-- MATERIAL FOR THIS EXERCISE follows --
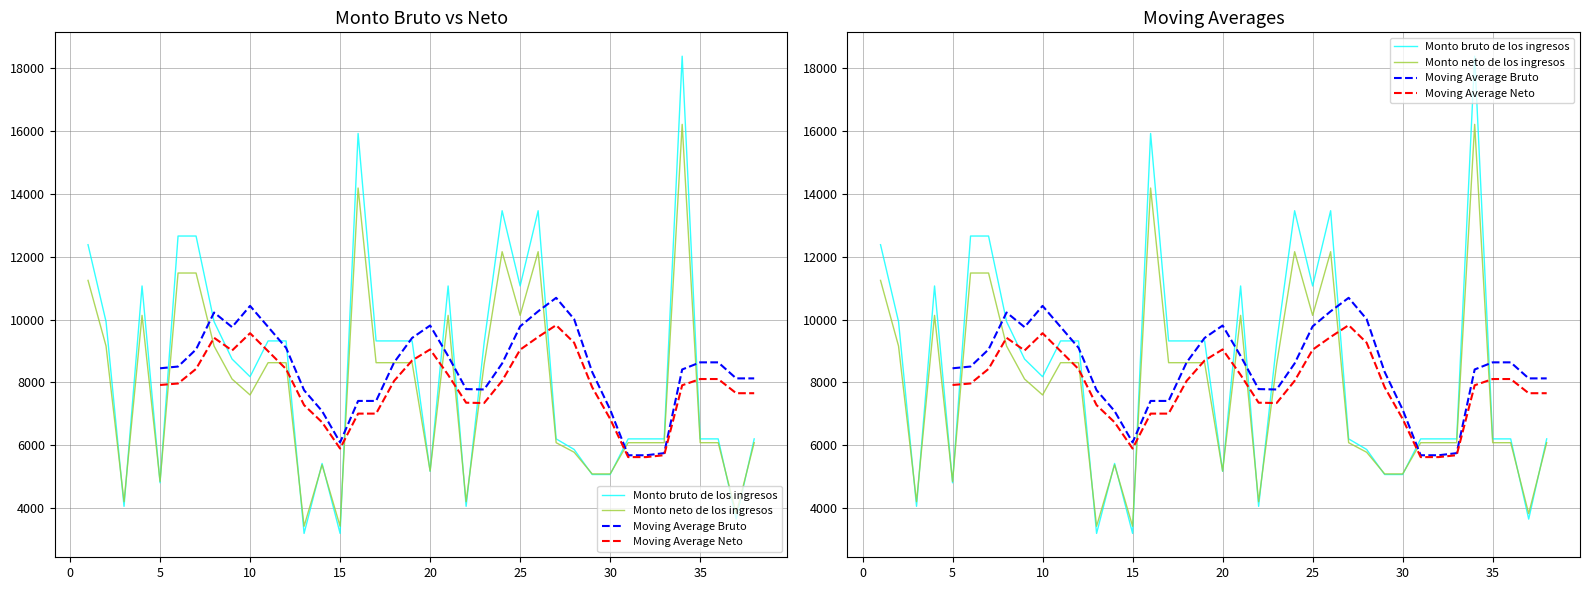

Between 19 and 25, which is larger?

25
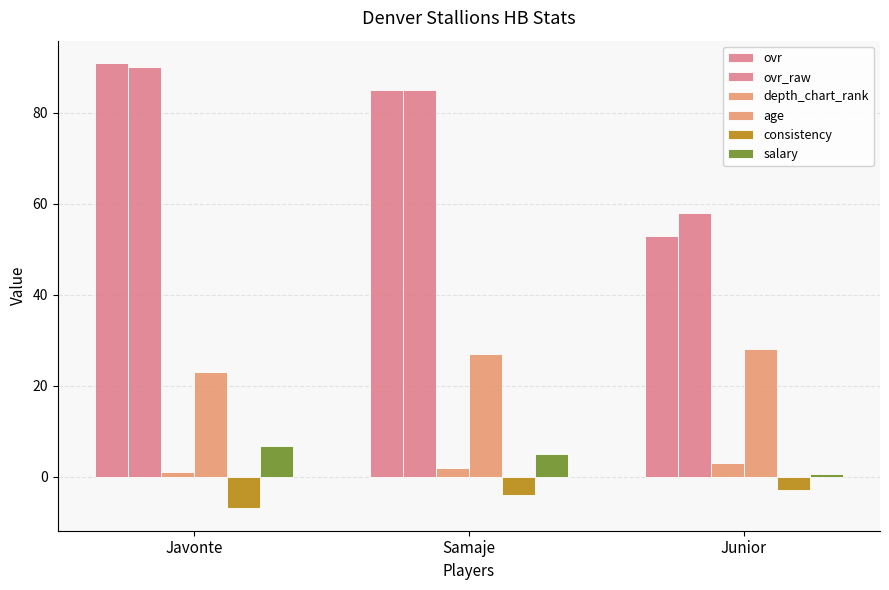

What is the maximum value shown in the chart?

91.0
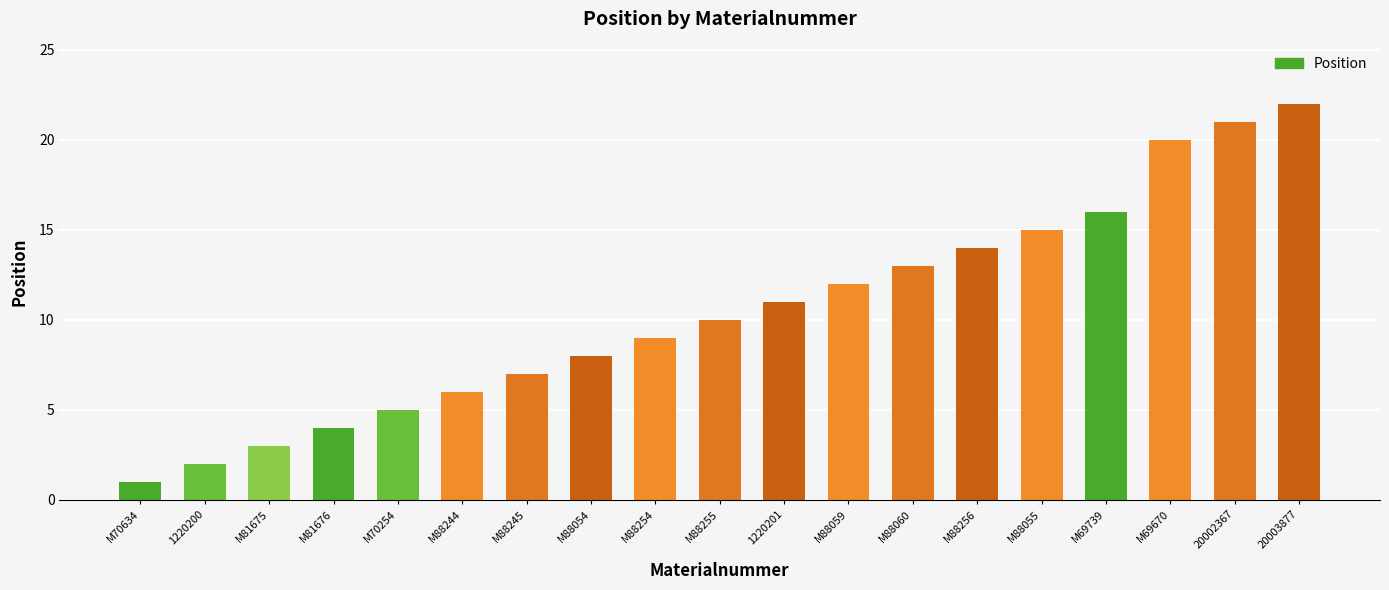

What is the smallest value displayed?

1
-- MATERIAL FOR THIS EXERCISE concluded --
● ACTIVITY:
Can you rename "chart" to "graph" in the records above and give them back with every other word unchanged? Leave the pictures out.

● RESPONSE FOR THIS EXERCISE:
Between 19 and 25, which is larger?

25

What is the maximum value shown in the graph?

91.0

What is the smallest value displayed?

1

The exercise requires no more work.